## Your objective:
Look through the entries below and extract exactly the lines from the one containing "middle mcp: (530, 617)" through the one containing "index pip: (235, 1069)", ends included.

(Beginning of Dataset content)

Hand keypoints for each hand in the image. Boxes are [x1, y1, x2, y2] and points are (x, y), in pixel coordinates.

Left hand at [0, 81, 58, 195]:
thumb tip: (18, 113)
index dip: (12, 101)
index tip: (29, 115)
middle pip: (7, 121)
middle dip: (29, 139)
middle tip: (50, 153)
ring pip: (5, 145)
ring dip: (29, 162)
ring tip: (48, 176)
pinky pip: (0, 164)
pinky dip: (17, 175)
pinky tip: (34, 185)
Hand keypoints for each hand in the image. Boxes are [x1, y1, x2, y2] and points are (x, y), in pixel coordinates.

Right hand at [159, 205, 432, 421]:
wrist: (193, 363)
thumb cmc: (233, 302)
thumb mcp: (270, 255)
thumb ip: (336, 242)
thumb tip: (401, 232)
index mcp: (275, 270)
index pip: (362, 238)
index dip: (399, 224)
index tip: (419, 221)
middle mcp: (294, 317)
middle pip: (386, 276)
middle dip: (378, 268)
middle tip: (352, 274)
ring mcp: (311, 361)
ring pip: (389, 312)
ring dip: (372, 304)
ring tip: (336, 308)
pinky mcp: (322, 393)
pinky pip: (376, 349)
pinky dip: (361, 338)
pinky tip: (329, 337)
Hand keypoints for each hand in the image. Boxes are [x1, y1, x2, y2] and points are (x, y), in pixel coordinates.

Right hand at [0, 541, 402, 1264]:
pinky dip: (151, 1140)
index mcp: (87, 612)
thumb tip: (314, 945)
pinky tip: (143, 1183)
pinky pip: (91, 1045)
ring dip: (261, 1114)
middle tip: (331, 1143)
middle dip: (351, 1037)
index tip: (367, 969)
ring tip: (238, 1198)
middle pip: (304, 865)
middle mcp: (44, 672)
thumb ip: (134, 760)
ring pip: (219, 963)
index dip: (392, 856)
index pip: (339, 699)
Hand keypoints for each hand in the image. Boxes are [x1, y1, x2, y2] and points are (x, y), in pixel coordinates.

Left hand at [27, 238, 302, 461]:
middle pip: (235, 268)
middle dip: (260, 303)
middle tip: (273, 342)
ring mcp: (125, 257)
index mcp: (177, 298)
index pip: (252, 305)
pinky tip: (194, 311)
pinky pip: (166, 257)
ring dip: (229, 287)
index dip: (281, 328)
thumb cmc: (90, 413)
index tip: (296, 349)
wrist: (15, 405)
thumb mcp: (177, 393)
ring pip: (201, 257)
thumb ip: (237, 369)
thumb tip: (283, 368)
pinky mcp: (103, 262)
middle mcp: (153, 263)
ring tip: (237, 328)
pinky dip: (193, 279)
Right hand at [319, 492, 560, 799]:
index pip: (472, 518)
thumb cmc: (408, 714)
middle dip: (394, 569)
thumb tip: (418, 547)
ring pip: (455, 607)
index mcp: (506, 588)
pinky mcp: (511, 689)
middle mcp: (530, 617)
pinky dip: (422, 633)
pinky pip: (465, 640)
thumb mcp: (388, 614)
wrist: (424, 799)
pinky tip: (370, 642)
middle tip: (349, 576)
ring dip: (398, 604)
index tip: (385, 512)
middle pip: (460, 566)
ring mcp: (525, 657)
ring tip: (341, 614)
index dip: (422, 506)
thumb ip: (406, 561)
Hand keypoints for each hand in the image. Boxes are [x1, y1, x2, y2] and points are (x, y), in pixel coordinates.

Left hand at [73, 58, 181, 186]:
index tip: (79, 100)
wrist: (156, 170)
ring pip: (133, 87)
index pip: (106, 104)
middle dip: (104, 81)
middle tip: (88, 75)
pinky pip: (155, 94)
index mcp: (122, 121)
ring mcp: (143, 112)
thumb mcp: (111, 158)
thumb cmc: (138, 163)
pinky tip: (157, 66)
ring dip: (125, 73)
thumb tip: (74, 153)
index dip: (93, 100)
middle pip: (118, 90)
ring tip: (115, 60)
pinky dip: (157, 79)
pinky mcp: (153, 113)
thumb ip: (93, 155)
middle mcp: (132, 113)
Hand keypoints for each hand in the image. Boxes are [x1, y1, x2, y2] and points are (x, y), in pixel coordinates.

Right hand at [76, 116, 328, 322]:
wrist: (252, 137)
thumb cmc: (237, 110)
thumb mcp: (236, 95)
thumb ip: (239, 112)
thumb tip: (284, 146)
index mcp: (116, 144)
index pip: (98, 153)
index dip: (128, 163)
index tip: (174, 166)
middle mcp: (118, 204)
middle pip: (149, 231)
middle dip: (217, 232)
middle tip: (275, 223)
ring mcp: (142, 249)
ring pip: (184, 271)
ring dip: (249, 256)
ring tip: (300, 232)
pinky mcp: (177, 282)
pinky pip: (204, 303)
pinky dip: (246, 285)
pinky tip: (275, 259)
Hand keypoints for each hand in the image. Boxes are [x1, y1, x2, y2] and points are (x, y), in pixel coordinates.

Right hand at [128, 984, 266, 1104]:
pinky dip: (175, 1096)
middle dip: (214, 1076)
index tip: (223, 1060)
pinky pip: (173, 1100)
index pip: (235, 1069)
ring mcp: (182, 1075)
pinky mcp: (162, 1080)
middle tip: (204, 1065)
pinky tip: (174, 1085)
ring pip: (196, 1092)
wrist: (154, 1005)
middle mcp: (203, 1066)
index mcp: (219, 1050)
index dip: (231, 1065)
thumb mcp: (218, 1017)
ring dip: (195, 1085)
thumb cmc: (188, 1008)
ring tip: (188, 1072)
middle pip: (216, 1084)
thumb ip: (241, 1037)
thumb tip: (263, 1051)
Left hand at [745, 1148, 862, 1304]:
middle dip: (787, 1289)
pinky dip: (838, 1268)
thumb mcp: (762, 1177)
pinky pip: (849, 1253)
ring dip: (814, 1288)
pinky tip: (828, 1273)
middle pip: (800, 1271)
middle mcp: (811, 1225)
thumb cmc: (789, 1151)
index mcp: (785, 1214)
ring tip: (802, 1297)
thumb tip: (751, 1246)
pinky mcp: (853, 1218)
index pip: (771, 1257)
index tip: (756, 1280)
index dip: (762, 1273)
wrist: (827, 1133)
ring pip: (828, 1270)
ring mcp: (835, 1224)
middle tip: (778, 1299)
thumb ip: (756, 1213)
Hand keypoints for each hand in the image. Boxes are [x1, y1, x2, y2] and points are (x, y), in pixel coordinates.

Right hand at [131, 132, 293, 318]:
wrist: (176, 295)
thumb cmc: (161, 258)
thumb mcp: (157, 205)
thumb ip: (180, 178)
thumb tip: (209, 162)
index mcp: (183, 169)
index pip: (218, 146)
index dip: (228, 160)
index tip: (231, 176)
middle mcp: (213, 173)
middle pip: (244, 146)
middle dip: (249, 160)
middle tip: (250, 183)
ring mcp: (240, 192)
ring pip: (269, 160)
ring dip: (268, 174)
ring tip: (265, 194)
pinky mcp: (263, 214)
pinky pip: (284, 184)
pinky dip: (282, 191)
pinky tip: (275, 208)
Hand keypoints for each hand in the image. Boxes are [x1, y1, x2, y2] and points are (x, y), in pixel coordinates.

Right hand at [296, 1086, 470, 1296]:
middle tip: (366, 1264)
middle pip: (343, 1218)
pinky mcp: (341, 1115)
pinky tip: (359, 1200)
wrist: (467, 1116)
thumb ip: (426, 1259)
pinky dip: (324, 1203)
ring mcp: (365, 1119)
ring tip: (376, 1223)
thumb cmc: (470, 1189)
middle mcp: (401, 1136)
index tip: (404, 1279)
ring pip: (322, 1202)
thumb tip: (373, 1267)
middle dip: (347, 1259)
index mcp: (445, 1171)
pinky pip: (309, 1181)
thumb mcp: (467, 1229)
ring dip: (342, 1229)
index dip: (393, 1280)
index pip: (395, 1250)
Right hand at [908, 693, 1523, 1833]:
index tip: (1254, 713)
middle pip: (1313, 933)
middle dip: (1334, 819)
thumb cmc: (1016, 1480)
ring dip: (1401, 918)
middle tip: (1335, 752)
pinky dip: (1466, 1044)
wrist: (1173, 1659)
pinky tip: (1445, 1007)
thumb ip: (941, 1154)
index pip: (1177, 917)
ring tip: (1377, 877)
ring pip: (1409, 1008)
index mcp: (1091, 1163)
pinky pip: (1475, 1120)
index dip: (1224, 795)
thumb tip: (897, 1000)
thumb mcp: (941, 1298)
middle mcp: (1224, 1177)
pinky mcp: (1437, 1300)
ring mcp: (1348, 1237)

(End of Dataset content)

## Response to this task:
middle mcp: (530, 617)
pinky dip: (422, 633)
pinky pip: (465, 640)
thumb mcp: (388, 614)
wrist: (424, 799)
pinky tip: (370, 642)
middle tip: (349, 576)
ring dip: (398, 604)
index tip: (385, 512)
middle pip: (460, 566)
ring mcp: (525, 657)
ring tip: (341, 614)
index dip: (422, 506)
thumb ip: (406, 561)
Hand keypoints for each hand in the image. Boxes are [x1, y1, x2, y2] and points are (x, y), in pixel coordinates.

Left hand at [73, 58, 181, 186]:
index tip: (79, 100)
wrist: (156, 170)
ring pip: (133, 87)
index pip: (106, 104)
middle dip: (104, 81)
middle tip: (88, 75)
pinky pip: (155, 94)
index mcp: (122, 121)
ring mcp: (143, 112)
thumb mcp: (111, 158)
thumb cmc: (138, 163)
pinky tip: (157, 66)
ring dip: (125, 73)
thumb tip: (74, 153)
index dip: (93, 100)
middle pip: (118, 90)
ring tip: (115, 60)
pinky dip: (157, 79)
pinky mcp: (153, 113)
thumb ip: (93, 155)
middle mcp: (132, 113)
Hand keypoints for each hand in the image. Boxes are [x1, y1, x2, y2] and points are (x, y), in pixel coordinates.

Right hand at [76, 116, 328, 322]:
wrist: (252, 137)
thumb cmc: (237, 110)
thumb mcp: (236, 95)
thumb ip: (239, 112)
thumb tip: (284, 146)
index mcp: (116, 144)
index pip: (98, 153)
index dip: (128, 163)
index tip: (174, 166)
middle mcp: (118, 204)
middle pip: (149, 231)
middle dip: (217, 232)
middle tip: (275, 223)
ring mcp: (142, 249)
ring pip: (184, 271)
ring dip: (249, 256)
ring tip: (300, 232)
pinky mcp: (177, 282)
pinky pip: (204, 303)
pinky dip: (246, 285)
pinky tip: (275, 259)
Hand keypoints for each hand in the image. Boxes are [x1, y1, x2, y2] and points are (x, y), in pixel coordinates.

Right hand at [128, 984, 266, 1104]:
pinky dip: (175, 1096)
middle dip: (214, 1076)
index tip: (223, 1060)
pinky pip: (173, 1100)
index pip: (235, 1069)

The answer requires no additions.